## ACTIVITY
All of the data needs to be repeated exactly.
AVAILABLE DATA below:
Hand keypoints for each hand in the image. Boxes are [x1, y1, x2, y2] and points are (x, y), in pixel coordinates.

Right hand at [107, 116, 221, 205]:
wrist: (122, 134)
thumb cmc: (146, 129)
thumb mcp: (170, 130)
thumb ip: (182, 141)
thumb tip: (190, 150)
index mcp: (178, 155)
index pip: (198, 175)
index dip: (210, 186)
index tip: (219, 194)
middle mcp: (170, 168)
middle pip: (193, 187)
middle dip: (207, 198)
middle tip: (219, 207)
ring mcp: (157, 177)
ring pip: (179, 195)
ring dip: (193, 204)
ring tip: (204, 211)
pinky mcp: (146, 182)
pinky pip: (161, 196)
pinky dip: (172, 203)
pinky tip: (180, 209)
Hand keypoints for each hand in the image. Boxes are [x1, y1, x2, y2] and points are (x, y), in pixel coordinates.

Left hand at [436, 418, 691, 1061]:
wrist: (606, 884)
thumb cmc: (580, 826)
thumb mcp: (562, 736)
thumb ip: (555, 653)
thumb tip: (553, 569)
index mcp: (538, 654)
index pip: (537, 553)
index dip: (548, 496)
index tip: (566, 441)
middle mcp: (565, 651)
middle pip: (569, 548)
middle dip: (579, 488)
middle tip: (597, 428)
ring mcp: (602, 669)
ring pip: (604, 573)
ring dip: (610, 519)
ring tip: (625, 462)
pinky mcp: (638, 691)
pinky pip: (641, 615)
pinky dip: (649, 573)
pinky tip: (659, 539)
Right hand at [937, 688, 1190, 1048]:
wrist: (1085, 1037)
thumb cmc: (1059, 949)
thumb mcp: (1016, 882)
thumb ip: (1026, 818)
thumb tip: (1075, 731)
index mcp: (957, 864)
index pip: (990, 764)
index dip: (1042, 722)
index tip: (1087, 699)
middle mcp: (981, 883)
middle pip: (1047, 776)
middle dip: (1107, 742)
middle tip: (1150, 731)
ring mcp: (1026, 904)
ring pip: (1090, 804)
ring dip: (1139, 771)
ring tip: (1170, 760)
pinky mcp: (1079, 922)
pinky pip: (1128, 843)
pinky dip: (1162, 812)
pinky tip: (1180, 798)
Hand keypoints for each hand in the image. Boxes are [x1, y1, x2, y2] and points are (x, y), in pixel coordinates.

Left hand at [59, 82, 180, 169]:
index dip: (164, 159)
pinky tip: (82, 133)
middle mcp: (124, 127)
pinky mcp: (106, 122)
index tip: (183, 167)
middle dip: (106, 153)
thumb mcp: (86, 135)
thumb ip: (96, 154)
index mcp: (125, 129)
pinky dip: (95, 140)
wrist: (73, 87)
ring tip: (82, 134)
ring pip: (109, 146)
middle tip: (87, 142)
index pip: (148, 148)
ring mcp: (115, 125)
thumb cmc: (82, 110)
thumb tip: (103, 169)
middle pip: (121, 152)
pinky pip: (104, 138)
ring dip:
End of AVAILABLE DATA.
## ANSWER TO THE EXERCISE
Hand keypoints for each hand in the image. Boxes are [x1, y1, x2, y2] and points are (x, y), in pixel coordinates.

Right hand at [107, 116, 221, 205]:
wrist: (122, 134)
thumb cmc: (146, 129)
thumb mcp: (170, 130)
thumb ip: (182, 141)
thumb tip: (190, 150)
index mcp: (178, 155)
index pip: (198, 175)
index dip: (210, 186)
index tip: (219, 194)
middle mcp: (170, 168)
middle pip: (193, 187)
middle dip: (207, 198)
middle tip: (219, 207)
ring mcp: (157, 177)
ring pip: (179, 195)
ring dip: (193, 204)
ring tip: (204, 211)
pinky mcp: (146, 182)
pinky pip: (161, 196)
pinky dip: (172, 203)
pinky tip: (180, 209)
Hand keypoints for each hand in the image. Boxes are [x1, y1, x2, y2] and points are (x, y), in pixel coordinates.

Left hand at [436, 418, 691, 1061]:
wrist: (606, 884)
thumb cmc: (580, 826)
thumb mcp: (562, 736)
thumb ip: (555, 653)
thumb tip: (553, 569)
index mcp: (538, 654)
index pip: (537, 553)
index dip: (548, 496)
index tip: (566, 441)
middle mcp: (565, 651)
middle pip: (569, 548)
middle dip: (579, 488)
middle tip: (597, 428)
ring mcp: (602, 669)
ring pip: (604, 573)
ring dip: (610, 519)
ring tip: (625, 462)
pinky mcp: (638, 691)
pinky pip: (641, 615)
pinky dip: (649, 573)
pinky tip: (659, 539)
Right hand at [937, 688, 1190, 1048]:
wrist: (1085, 1037)
thumb cmc: (1059, 949)
thumb mcp: (1016, 882)
thumb ip: (1026, 818)
thumb tip: (1075, 731)
index mcp: (957, 864)
index pip: (990, 764)
index dip: (1042, 722)
index tip: (1087, 699)
middle mcp: (981, 883)
middle pip: (1047, 776)
middle dip: (1107, 742)
middle tip: (1150, 731)
ring mcp: (1026, 904)
ring pip: (1090, 804)
ring dip: (1139, 771)
ring tip: (1170, 760)
pinky mcp: (1079, 922)
pinky pip: (1128, 843)
pinky dip: (1162, 812)
pinky tip: (1180, 798)
Hand keypoints for each hand in the image. Boxes are [x1, y1, x2, y2] and points are (x, y), in pixel coordinates.

Left hand at [59, 82, 180, 169]:
index dip: (164, 159)
pinky tip: (82, 133)
middle mcp: (124, 127)
pinky mcp: (106, 122)
index tip: (183, 167)
middle dip: (106, 153)
thumb mcp: (86, 135)
thumb ip: (96, 154)
index mcp: (125, 129)
pinky dip: (95, 140)
wrist: (73, 87)
ring tip: (82, 134)
ring pip: (109, 146)
middle tip: (87, 142)
index pip: (148, 148)
ring mcp: (115, 125)
thumb cmc: (82, 110)
thumb tip: (103, 169)
middle pip: (121, 152)
pinky pip: (104, 138)
ring dip:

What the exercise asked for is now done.